Man on a Cleantech Mission: A VC Visits the U.K. (Day Two)
London: Monday, June 9th *
Day 1 started strong and stayed that way. A set of briefings and discussions at the U.K. Trade & Investment offices, a startup company pitch, coffee with Bernie Bulkin from Vantage Point Venture Partners, a trip to the House of Commons to watch their debate on the Climate Change Bill (followed by a visit to the Member’s Pub for a pint), and a reception with a variety of U.K. cleantech leaders. And this was only Monday…
I hope to get the various presentations to post here, but here are the take-aways, which are many. The day’s high-level impressions are that the U.K. faces many of the same challenges as the U.S. Or more precisely, we face their same challenges, but we face it on a much larger scale, are behind on the policy front, and do not have the same utility industry dynamics to rely completely on incentives and market mechanisms to solve our infrastructural challenges. So as much as I am surprised to say it, I am increasingly considering the need for more creative government intervention and funding to help drive some of these necessary changes.

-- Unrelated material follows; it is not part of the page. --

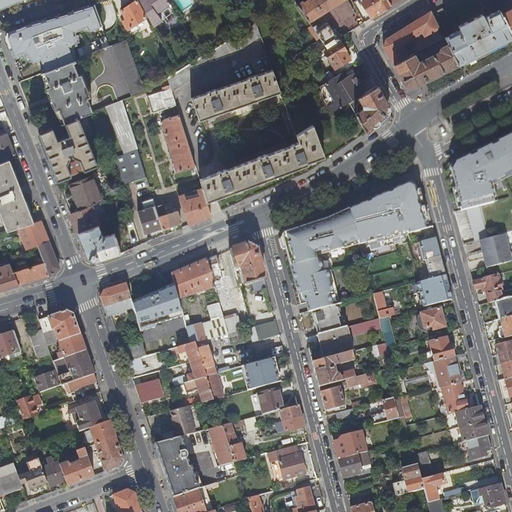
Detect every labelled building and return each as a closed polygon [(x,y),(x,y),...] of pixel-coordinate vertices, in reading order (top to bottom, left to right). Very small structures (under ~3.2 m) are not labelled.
[(23,0),(0,0),(0,9),(19,1),(23,0)] [(151,23),(147,16),(145,18),(136,0),(121,10),(126,19),(123,21),(127,30),(130,27),(132,31),(137,27),(135,24),(142,19),(146,26),(151,23)] [(138,0),(147,16),(151,23),(152,25),(160,19),(157,14),(171,5),(167,0),(138,0)] [(341,0),(306,0),(304,1),(301,0),(296,3),(308,20),(315,16),(316,17),(321,14),(322,12),(335,3),(336,4),(342,1),(341,0)] [(385,9),(391,5),(388,0),(360,0),(371,18),(385,9)] [(480,0),(457,0),(432,13),(440,27),(448,43),(458,64),(488,49),(511,36),(511,33),(500,9),(488,15),(480,0)] [(501,0),(494,0),(495,0),(500,9),(511,33),(511,8),(507,11),(501,0)] [(432,13),(431,10),(412,22),(402,28),(386,38),(383,46),(387,52),(393,64),(409,56),(402,44),(423,32),(424,36),(440,27),(432,13)] [(176,72),(167,77),(170,88),(171,91),(261,37),(256,23),(176,72)] [(327,47),(339,40),(329,23),(318,30),(315,26),(313,27),(327,47)] [(231,37),(244,29),(241,25),(228,33),(231,37)] [(19,71),(23,80),(44,72),(45,71),(39,55),(37,56),(33,45),(34,44),(32,37),(30,38),(25,26),(16,29),(4,34),(7,41),(19,71)] [(126,40),(85,56),(101,97),(115,92),(118,102),(122,100),(145,91),(126,40)] [(346,50),(341,42),(325,51),(334,68),(350,59),(345,51),(346,50)] [(409,56),(393,64),(405,85),(413,87),(432,77),(458,64),(448,43),(440,47),(439,50),(418,61),(414,53),(409,56)] [(64,123),(78,118),(92,112),(87,98),(90,97),(81,75),(78,76),(72,61),(45,71),(44,72),(50,87),(47,88),(56,110),(59,109),(64,123)] [(198,120),(280,92),(276,79),(272,70),(256,75),(255,75),(247,78),(216,89),(216,88),(206,91),(207,92),(191,98),(198,120)] [(322,84),(333,77),(329,71),(318,78),(322,84)] [(345,79),(341,73),(320,86),(327,98),(324,100),(332,113),(349,103),(366,93),(354,73),(345,79)] [(366,132),(367,131),(376,123),(387,112),(387,104),(377,86),(366,93),(349,103),(366,132)] [(146,96),(151,112),(176,105),(171,91),(170,88),(146,96)] [(105,107),(123,153),(137,148),(122,100),(118,102),(105,107)] [(174,170),(194,163),(178,112),(161,117),(161,123),(173,160),(172,161),(174,170)] [(55,136),(52,128),(39,134),(47,155),(57,181),(96,165),(78,118),(64,123),(67,131),(55,136)] [(201,184),(207,201),(307,165),(306,163),(325,156),(313,125),(296,135),(298,142),(291,145),(291,146),(266,154),(257,157),(226,169),(225,168),(217,171),(217,172),(199,178),(201,184)] [(11,146),(6,133),(0,135),(0,160),(15,154),(11,146)] [(511,168),(511,135),(511,133),(447,165),(444,172),(455,213),(466,210),(479,206),(488,204),(483,185),(502,175),(502,174),(509,169),(511,168)] [(114,157),(122,184),(134,181),(146,177),(137,148),(123,153),(114,157)] [(33,222),(9,159),(0,162),(0,212),(7,230),(33,222)] [(101,202),(102,202),(92,175),(70,184),(80,210),(91,206),(101,202)] [(143,201),(153,198),(146,177),(134,181),(141,202),(143,201)] [(420,199),(415,180),(406,184),(396,188),(398,196),(400,204),(420,199)] [(211,215),(211,214),(207,201),(201,184),(193,187),(194,190),(197,189),(199,195),(186,199),(184,193),(178,195),(188,224),(200,220),(211,215)] [(404,216),(400,204),(398,196),(380,201),(385,221),(404,216)] [(162,227),(154,201),(153,198),(143,201),(145,210),(138,212),(144,232),(162,227)] [(162,227),(163,228),(181,222),(177,210),(166,213),(161,198),(154,201),(162,227)] [(103,210),(101,202),(91,206),(95,216),(100,213),(102,212),(103,210)] [(372,228),(365,202),(358,205),(349,209),(359,244),(361,251),(373,248),(368,229),(372,228)] [(74,224),(78,233),(98,225),(99,225),(95,216),(91,206),(80,210),(71,213),(70,214),(74,224)] [(466,210),(475,242),(480,241),(488,239),(479,206),(466,210)] [(305,301),(308,312),(320,309),(338,304),(340,304),(330,270),(323,272),(319,255),(359,244),(349,209),(334,215),(324,220),(315,223),(314,223),(303,227),(296,229),(283,233),(280,240),(283,250),(286,249),(298,295),(300,294),(302,300),(304,301),(305,301)] [(45,230),(40,220),(19,227),(27,249),(37,245),(48,240),(45,230)] [(108,257),(120,253),(114,233),(104,236),(101,235),(98,225),(78,233),(88,258),(95,261),(108,257)] [(411,245),(409,234),(407,227),(396,230),(397,236),(395,236),(398,248),(411,245)] [(488,239),(480,241),(487,268),(511,261),(505,234),(488,239)] [(54,255),(48,240),(37,245),(43,262),(48,276),(54,274),(56,271),(59,268),(54,255)] [(426,260),(441,256),(436,240),(428,241),(429,243),(418,246),(421,261),(426,260)] [(230,251),(236,272),(241,271),(242,275),(246,286),(265,280),(262,269),(256,248),(249,244),(230,251)] [(442,262),(441,256),(426,260),(431,279),(446,276),(442,262)] [(216,257),(206,261),(214,287),(218,300),(231,296),(227,281),(223,282),(216,257)] [(190,268),(172,276),(174,285),(178,299),(214,287),(206,261),(190,268)] [(9,262),(0,265),(0,290),(7,288),(18,285),(13,271),(10,264),(9,262)] [(34,280),(48,276),(43,262),(13,271),(18,285),(34,280)] [(418,268),(393,275),(397,288),(422,282),(418,268)] [(511,289),(503,292),(498,275),(473,281),(475,290),(482,288),(485,287),(486,291),(489,303),(495,301),(511,296),(511,289)] [(448,284),(446,276),(431,279),(423,282),(427,299),(436,297),(434,288),(448,284)] [(131,304),(126,284),(103,291),(100,297),(106,316),(109,316),(109,317),(133,309),(131,304)] [(174,285),(156,293),(165,322),(183,317),(178,299),(174,285)] [(165,322),(156,293),(157,296),(153,297),(152,296),(151,296),(149,296),(140,300),(149,329),(155,327),(154,325),(165,322)] [(382,293),(373,295),(379,319),(388,317),(394,315),(392,308),(391,308),(391,306),(388,307),(386,307),(385,305),(382,293)] [(511,316),(511,296),(495,301),(500,320),(511,316)] [(149,329),(140,300),(131,304),(133,309),(134,312),(135,315),(140,332),(149,329)] [(412,310),(423,307),(421,301),(410,303),(412,310)] [(201,323),(186,328),(191,344),(195,343),(206,340),(227,334),(223,321),(218,303),(207,306),(211,319),(219,317),(220,319),(201,324),(201,323)] [(319,332),(320,335),(346,328),(347,328),(344,316),(342,317),(338,304),(320,309),(321,312),(312,314),(317,333),(319,332)] [(433,330),(446,327),(440,308),(420,314),(417,316),(417,320),(417,323),(419,327),(420,330),(423,331),(425,331),(425,329),(432,327),(433,330)] [(58,343),(80,335),(73,314),(66,311),(54,315),(40,320),(39,321),(42,330),(48,346),(58,343)] [(511,316),(500,320),(502,327),(499,328),(501,339),(511,336),(511,316)] [(227,334),(241,330),(237,317),(223,321),(227,334)] [(388,317),(379,319),(382,328),(386,343),(387,348),(396,346),(388,317)] [(320,335),(306,339),(308,346),(321,343),(326,359),(352,352),(348,337),(382,328),(379,319),(347,328),(346,328),(320,335)] [(276,321),(256,326),(260,341),(280,335),(276,321)] [(51,355),(48,346),(42,330),(30,334),(38,359),(51,355)] [(0,358),(20,352),(14,332),(0,336),(0,358)] [(57,360),(85,350),(83,342),(80,335),(58,343),(62,353),(57,354),(57,360)] [(435,361),(454,356),(452,348),(449,349),(446,338),(429,342),(435,361)] [(206,377),(217,374),(206,340),(195,343),(196,345),(201,360),(206,377)] [(496,345),(498,355),(511,351),(511,344),(511,341),(496,345)] [(191,344),(178,348),(180,354),(186,352),(190,363),(201,360),(196,345),(195,343),(191,344)] [(386,343),(378,345),(380,355),(388,353),(387,348),(386,343)] [(130,347),(134,360),(141,358),(147,356),(143,344),(130,347)] [(387,348),(388,353),(390,361),(400,358),(397,345),(396,346),(387,348)] [(282,346),(269,350),(271,359),(285,355),(282,346)] [(61,385),(67,383),(93,374),(89,363),(85,350),(57,360),(53,362),(56,371),(61,385)] [(511,351),(498,355),(501,365),(511,361),(511,351)] [(326,359),(312,363),(315,375),(318,384),(319,387),(346,380),(355,377),(354,372),(340,375),(339,374),(337,373),(334,365),(355,360),(352,352),(326,359)] [(466,354),(457,357),(459,363),(468,360),(466,354)] [(435,361),(421,365),(423,373),(428,371),(432,390),(442,388),(461,383),(465,382),(462,371),(461,371),(459,363),(457,357),(457,355),(454,356),(435,361)] [(134,360),(126,362),(128,367),(130,373),(144,369),(141,358),(134,360)] [(184,383),(206,377),(201,360),(190,363),(194,373),(188,375),(188,376),(174,380),(175,385),(184,383)] [(511,361),(501,365),(505,380),(511,377),(511,361)] [(250,377),(247,365),(230,370),(217,374),(206,377),(214,399),(225,396),(218,377),(221,376),(224,377),(226,377),(228,383),(250,377)] [(400,370),(393,372),(394,376),(399,396),(400,399),(404,398),(407,397),(400,370)] [(40,393),(61,385),(56,371),(35,378),(40,393)] [(355,377),(346,380),(349,388),(362,385),(362,387),(376,383),(373,372),(355,377)] [(70,391),(96,382),(93,374),(67,383),(70,391)] [(214,399),(206,377),(184,383),(187,392),(199,388),(201,396),(184,400),(187,407),(189,407),(195,405),(212,400),(214,399)] [(138,396),(161,389),(158,379),(135,386),(136,391),(138,396)] [(461,383),(442,388),(449,415),(456,413),(468,410),(463,391),(467,390),(465,382),(461,383)] [(340,387),(320,392),(322,398),(325,411),(338,408),(339,411),(346,409),(340,387)] [(280,410),(283,409),(278,388),(257,394),(263,415),(280,410)] [(138,396),(141,404),(163,398),(161,389),(138,396)] [(24,420),(28,418),(28,417),(37,413),(34,407),(41,404),(38,395),(22,401),(21,399),(16,401),(20,409),(24,420)] [(379,413),(381,422),(400,417),(405,416),(400,399),(399,396),(387,399),(383,401),(385,411),(379,413)] [(89,428),(101,424),(93,402),(67,412),(69,416),(72,414),(79,432),(89,428)] [(189,407),(195,433),(201,431),(195,405),(189,407)] [(299,411),(298,406),(283,409),(280,410),(283,421),(301,416),(299,411)] [(174,438),(181,437),(195,433),(189,407),(187,407),(181,409),(170,412),(172,422),(174,429),(172,430),(174,438)] [(456,428),(484,421),(482,414),(480,407),(471,409),(468,410),(456,413),(458,420),(455,421),(456,423),(455,424),(456,428)] [(349,410),(336,413),(337,421),(350,418),(349,410)] [(302,422),(301,416),(283,421),(285,430),(286,432),(303,427),(302,422)] [(405,416),(400,417),(407,441),(411,440),(407,426),(405,416)] [(237,422),(223,426),(229,443),(233,457),(235,462),(246,459),(241,443),(238,444),(232,427),(237,425),(238,426),(246,424),(248,432),(256,430),(253,418),(237,422)] [(112,429),(109,421),(101,424),(89,428),(95,445),(115,437),(112,429)] [(285,430),(283,421),(275,423),(278,433),(285,430)] [(463,442),(466,441),(488,435),(486,428),(484,421),(456,428),(457,433),(458,433),(459,435),(462,435),(463,442)] [(229,443),(223,426),(219,426),(209,429),(214,443),(213,444),(214,447),(229,443)] [(335,450),(338,459),(358,454),(365,452),(363,444),(357,446),(355,439),(354,439),(353,434),(351,435),(351,434),(343,436),(343,439),(333,442),(335,450)] [(485,452),(492,451),(490,446),(488,435),(466,441),(471,459),(486,456),(485,452)] [(118,447),(115,437),(95,445),(104,472),(119,467),(123,460),(118,447)] [(174,438),(155,444),(158,453),(160,460),(161,462),(161,464),(163,470),(167,480),(170,489),(173,498),(197,490),(198,490),(199,489),(181,437),(174,438)] [(222,465),(235,462),(233,457),(229,443),(214,447),(215,451),(217,451),(222,465)] [(299,455),(296,445),(268,453),(274,473),(276,473),(278,479),(283,477),(283,479),(306,473),(300,454),(299,455)] [(94,476),(84,449),(76,452),(79,459),(78,463),(70,466),(69,462),(59,466),(65,481),(67,487),(81,482),(94,476)] [(365,452),(358,454),(361,466),(370,464),(367,451),(365,452)] [(423,452),(415,454),(422,478),(430,476),(423,452)] [(358,454),(338,459),(341,469),(341,470),(343,478),(363,472),(361,466),(358,454)] [(30,473),(18,477),(21,485),(26,483),(29,490),(38,487),(47,483),(42,468),(38,459),(27,463),(30,473)] [(47,483),(49,487),(55,485),(58,484),(61,483),(65,481),(59,466),(58,462),(54,464),(51,459),(46,461),(48,466),(42,468),(47,483)] [(18,490),(23,488),(21,485),(18,477),(16,470),(13,464),(0,469),(0,491),(12,486),(14,492),(18,490)] [(417,464),(402,468),(405,480),(421,476),(417,464)] [(428,502),(439,499),(436,486),(444,484),(442,474),(422,479),(428,502)] [(421,476),(405,480),(406,483),(394,486),(396,495),(424,488),(423,483),(421,478),(421,476)] [(487,508),(506,504),(504,497),(501,484),(493,486),(479,490),(481,497),(483,496),(485,501),(487,508)] [(313,511),(315,511),(309,487),(297,490),(299,496),(296,497),(299,508),(294,509),(294,511),(313,511)] [(446,498),(464,494),(463,488),(444,493),(446,498)] [(128,490),(113,495),(119,511),(118,511),(141,511),(139,503),(135,493),(128,490)] [(178,511),(177,511),(180,511),(187,510),(188,511),(204,511),(197,490),(173,498),(177,509),(178,511)] [(481,497),(479,490),(473,492),(475,501),(477,503),(485,501),(483,496),(481,497)] [(263,511),(258,495),(248,498),(248,499),(252,511),(263,511)] [(428,503),(430,511),(446,511),(443,499),(428,503)] [(373,511),(371,502),(351,507),(352,511),(373,511)]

The day started with Adam Brown, the U.K. Trade & Investment team’s Global Cleantech Sector Champion, who briefed us on the challenges and opportunities in the U.K. They need to increase renewables to 20 percent by 2020 (they are currently at 5 percent). They rely heavily on coal and gas for electricity production and are significant net importers of both (from Norway, Russia, and South America). Areas of hopeful gain are on- and off-shore wind, wave, tidal, and increasingly, nuclear energy (although this does not figure into the renewables figure). Of note, the U.K. has already deployed over 2 gigawatts of off-shore wind capacity with another 7 gigawatts in various stages of planning. All this while Cape Wind struggles to find support as the first off-shore wind deployment in the U.S. It is also notable that nuclear seems to face a much smoother path towards new deployments than in the U.S. (currently 20 percent of the capacity of U.K. electricity is from nuclear).
Next up was Nicki Pitts from National Grid, which we know well in New England but which is actually a U.K.-based company with its business and resources split evenly between the U.S. and U.K. She described the market dynamics of electricity and gas industries, and it was apparent that the U.K. has more of a free market dynamic as it relates to the production, distribution, and retailing of utilities (and there are rules prohibiting players from being in more than one segment). This puts the onus on the utilities to manage their quality and profitability, and results in choice for the consumer.